Matsumoto is one of seven Stanford faculty on Humanities Center fellowships this academic year. Eight faculty from other colleges and universities also are in residence, along with graduate students working on dissertations, and the occasional undergraduate. Founded in 1980, the center also hosts interdisciplinary research workshops and public events.

This year’s faculty fellows come from a swath of disciplines across the humanities: music, anthropology, English, art, history, philosophy, religion and linguistics, as well as Asian languages. “In the beginning, we were complaining about the lunches that we had to have together,” says Matsumoto, who typically hunkers down to read incoming e-mail in her office while she munches on a sandwich. “We thought, ‘We have to talk with all these people?’”
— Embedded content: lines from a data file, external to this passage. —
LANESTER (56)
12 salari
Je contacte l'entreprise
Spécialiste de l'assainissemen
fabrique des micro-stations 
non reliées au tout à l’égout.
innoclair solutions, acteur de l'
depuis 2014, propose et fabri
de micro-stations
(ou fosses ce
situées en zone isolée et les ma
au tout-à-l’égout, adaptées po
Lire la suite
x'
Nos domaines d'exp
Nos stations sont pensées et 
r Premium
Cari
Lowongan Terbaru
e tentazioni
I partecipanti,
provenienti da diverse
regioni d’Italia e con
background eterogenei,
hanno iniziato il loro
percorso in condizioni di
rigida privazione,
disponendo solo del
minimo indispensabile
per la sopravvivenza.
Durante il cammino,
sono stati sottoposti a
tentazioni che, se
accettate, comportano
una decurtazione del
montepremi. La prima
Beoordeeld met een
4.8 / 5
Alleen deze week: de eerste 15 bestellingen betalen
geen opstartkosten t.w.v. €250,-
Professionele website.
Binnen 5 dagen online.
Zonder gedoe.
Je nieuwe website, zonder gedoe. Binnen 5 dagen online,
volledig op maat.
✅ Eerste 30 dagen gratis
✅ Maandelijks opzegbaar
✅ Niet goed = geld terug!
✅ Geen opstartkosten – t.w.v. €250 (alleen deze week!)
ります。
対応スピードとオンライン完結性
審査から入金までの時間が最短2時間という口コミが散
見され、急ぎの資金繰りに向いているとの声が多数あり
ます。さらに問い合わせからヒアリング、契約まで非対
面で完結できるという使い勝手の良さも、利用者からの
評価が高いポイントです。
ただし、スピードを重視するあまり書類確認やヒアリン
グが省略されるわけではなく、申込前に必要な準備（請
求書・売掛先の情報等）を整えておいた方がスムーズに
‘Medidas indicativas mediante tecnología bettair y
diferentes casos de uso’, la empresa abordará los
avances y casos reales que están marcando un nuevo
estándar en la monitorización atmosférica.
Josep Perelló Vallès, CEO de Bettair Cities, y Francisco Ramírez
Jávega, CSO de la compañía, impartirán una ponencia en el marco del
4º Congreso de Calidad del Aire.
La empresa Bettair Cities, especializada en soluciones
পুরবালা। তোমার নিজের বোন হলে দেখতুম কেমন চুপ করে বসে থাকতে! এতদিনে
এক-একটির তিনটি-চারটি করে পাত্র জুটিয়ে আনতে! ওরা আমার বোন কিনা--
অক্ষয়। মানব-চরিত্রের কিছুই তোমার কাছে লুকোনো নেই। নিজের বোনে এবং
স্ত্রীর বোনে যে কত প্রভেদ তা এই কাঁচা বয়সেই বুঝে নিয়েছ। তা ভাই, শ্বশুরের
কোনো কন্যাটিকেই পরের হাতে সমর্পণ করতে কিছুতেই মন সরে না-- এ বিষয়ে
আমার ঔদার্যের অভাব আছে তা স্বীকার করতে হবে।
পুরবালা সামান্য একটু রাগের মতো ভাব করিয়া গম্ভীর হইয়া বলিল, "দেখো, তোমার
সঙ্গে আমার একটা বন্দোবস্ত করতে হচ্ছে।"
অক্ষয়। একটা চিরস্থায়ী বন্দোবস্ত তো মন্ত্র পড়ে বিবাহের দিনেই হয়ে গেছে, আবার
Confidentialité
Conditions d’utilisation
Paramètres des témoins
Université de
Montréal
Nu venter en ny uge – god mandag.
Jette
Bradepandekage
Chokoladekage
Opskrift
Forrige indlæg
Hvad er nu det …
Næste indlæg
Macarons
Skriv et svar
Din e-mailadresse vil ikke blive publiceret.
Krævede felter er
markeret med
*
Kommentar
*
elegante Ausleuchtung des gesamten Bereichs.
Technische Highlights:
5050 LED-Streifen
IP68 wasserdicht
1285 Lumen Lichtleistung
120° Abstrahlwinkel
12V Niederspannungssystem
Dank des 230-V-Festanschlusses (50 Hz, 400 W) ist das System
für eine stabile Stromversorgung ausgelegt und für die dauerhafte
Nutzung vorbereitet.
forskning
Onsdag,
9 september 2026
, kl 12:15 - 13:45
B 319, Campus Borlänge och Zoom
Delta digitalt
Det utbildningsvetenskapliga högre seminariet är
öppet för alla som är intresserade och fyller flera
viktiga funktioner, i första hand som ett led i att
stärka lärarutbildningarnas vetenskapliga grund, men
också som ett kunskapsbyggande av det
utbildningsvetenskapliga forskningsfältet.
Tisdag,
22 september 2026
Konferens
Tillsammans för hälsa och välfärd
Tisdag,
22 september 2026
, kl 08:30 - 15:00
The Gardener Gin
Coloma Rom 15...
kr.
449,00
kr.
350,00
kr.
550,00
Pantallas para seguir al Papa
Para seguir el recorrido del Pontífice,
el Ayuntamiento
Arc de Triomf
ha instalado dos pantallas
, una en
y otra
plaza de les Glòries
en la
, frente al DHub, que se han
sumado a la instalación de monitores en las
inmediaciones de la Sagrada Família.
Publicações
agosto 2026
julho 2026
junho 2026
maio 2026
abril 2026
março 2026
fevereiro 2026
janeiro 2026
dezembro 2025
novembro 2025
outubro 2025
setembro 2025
But talk they do, over lunch, every day. “I’d forgotten that I enjoy those things,” Matsumoto says. “How civilized it is to have conversations—some of them intellectual, and some of them quite silly—rather than just go through the day.”

In early February, it was Matsumoto’s turn to give a presentation about her research project to the assembled lunchroom crowd. She talked about how elderly women in Japan are seen as separate from—even invisible to—the general populace, and as heavy consumers of health and social services. Young interviewers who had talked with women in their 70s identified them as being in ill health, lonely and disengaged. The interviewers categorized many of the women’s statements as “painful self-disclosure” (PSD).

But when Matsumoto listened to the same tapes, she heard women telling comical stories about their husbands, and laughing about a handsome young man at a spa they frequented. The PSD perceptions, Matsumoto suggested, “exist only in the younger generation’s imagination, not in elders’ lives.”

Matsumoto wondered aloud if elders, whose lives are in transition, might be compared with adolescents. And that’s when the surprises began, with faculty from distant fields asking questions that had struck them.

English professor Rob Polhemus, a specialist in 19th-century British literature, suggested that the Victorians had seen old age not as a period of disease and senility, but simply as one more stage of life. Art historian Bryan Wolf referred Matsumoto to the work of historian Carroll Smith-Rosenberg, who has studied ordinary women from 1800s American society. And Wendy Larson, a professor of East Asian languages at the University of Oregon, spent considerable follow-up time in Matsumoto’s office, discussing parallels in contemporary Chinese culture. “What’s quite amazing is that people who are not in your field are very helpful intellectually,” Matsumoto says.

As a result of her conversations with colleagues at the center, Matsumoto is rethinking how to frame her research, perhaps examining foundational friendships among women. “It’s said that in the States, women may feel more rivalry,” she says. “I don’t know how true that is, but in Japan it’s not as pronounced, and friendship is very important when we’re old.”

As her sabbatical year nears an end, Matsumoto says that although she may not have written the chapters she intended, “I’m left with something bigger.” The direction of her research is changing, her ideas are expanding, and she’s once again feeling the excitement of the intellectual process. “I feel like I’m living.”